Structural basis of actin filament assembly and aging.

The dynamic turnover of actin filaments (F-actin) controls cellular motility in eukaryotes and is coupled to changes in the F-actin nucleotide state^1-3. It remains unclear how F-actin hydrolyses ATP and subsequently undergoes subtle conformational rearrangements that ultimately lead to filament depolymerization by actin-binding proteins. Here we present cryo-electron microscopy structures of F-actin in all nucleotide states, polymerized in the presence of Mg²⁺ or Ca²⁺ at approximately 2.2 Å resolution. The structures show that actin polymerization induces the relocation of water molecules in the nucleotide-binding pocket, activating one of them for the nucleophilic attack of ATP. Unexpectedly, the back door for the subsequent release of inorganic phosphate (P_i) is closed in all structures, indicating that P_i release occurs transiently.
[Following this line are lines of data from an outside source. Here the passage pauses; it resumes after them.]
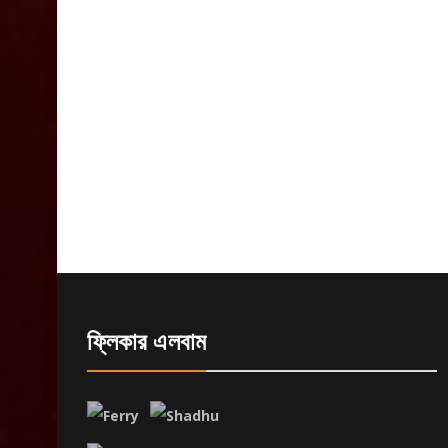
ফ্লিকার এলবাম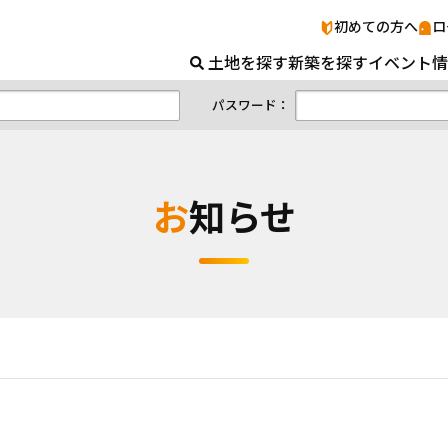
お知らせ｜山口の土地＆新築ナビ｜山口県
初めての方へ
ロ
土地を探す
新築を探す
イベント情
パスワード：
お知らせ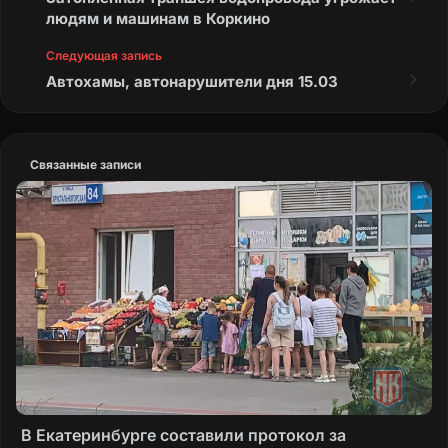
людям и машинам в Коркино
Следующая запись
Автохамы, автонарушители дня 15.03
Связанные записи
В Екатеринбурге составили протокол за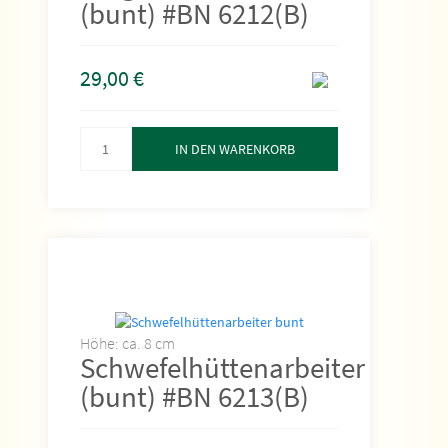
(bunt) #BN 6212(B)
29,00
€
IN DEN WARENKORB
Höhe: ca. 8 cm
Schwefelhüttenarbeiter
(bunt) #BN 6213(B)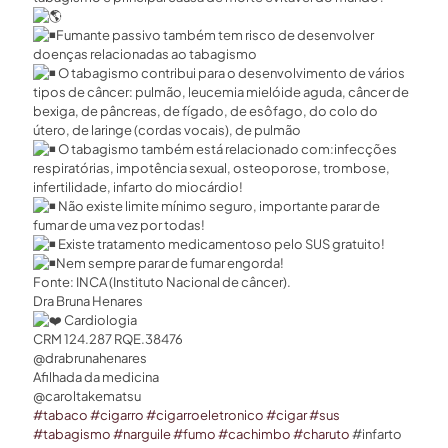
Fumante passivo também tem risco de desenvolver
doenças relacionadas ao tabagismo
O tabagismo contribui para o desenvolvimento de vários
tipos de câncer: pulmão, leucemia mielóide aguda, câncer de
bexiga, de pâncreas, de fígado, de esôfago, do colo do
útero, de laringe (cordas vocais), de pulmão
O tabagismo também está relacionado com:infecções
respiratórias, impotência sexual, osteoporose, trombose,
infertilidade, infarto do miocárdio!
Não existe limite mínimo seguro, importante parar de
fumar de uma vez por todas!
Existe tratamento medicamentoso pelo SUS gratuito!
Nem sempre parar de fumar engorda!
Fonte: INCA (Instituto Nacional de câncer).
Dra Bruna Henares
Cardiologia
CRM 124.287 RQE.38476
@drabrunahenares ⠀
Afilhada da medicina
@caroltakematsu
#tabaco
#cigarro
#cigarroeletronico
#cigar
#sus
#tabagismo
#narguile
#fumo
#cachimbo
#charuto
#infarto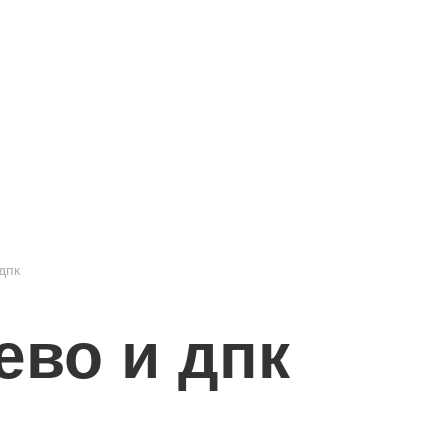
Маршрут к складу
Рассчитать доставку
дпк
ево и дпк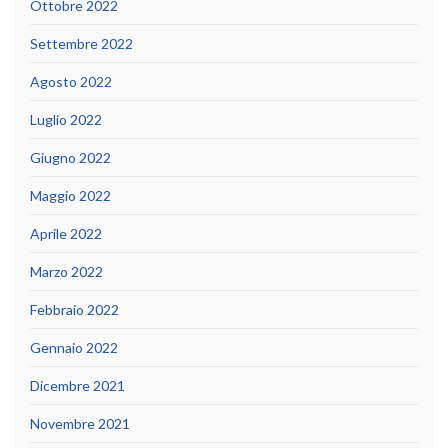
Ottobre 2022
Settembre 2022
Agosto 2022
Luglio 2022
Giugno 2022
Maggio 2022
Aprile 2022
Marzo 2022
Febbraio 2022
Gennaio 2022
Dicembre 2021
Novembre 2021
The small changes in the nucleotide-binding pocket after ATP hydrolysis and P_i release are sensed by a key amino acid, amplified and transmitted to the filament periphery. Furthermore, differences in the positions of water molecules in the nucleotide-binding pocket explain why Ca²⁺-actin shows slower polymerization rates than Mg²⁺-actin. Our work elucidates the solvent-driven rearrangements that govern actin filament assembly and aging and lays the foundation for the rational design of drugs and small molecules for imaging and therapeutic applications.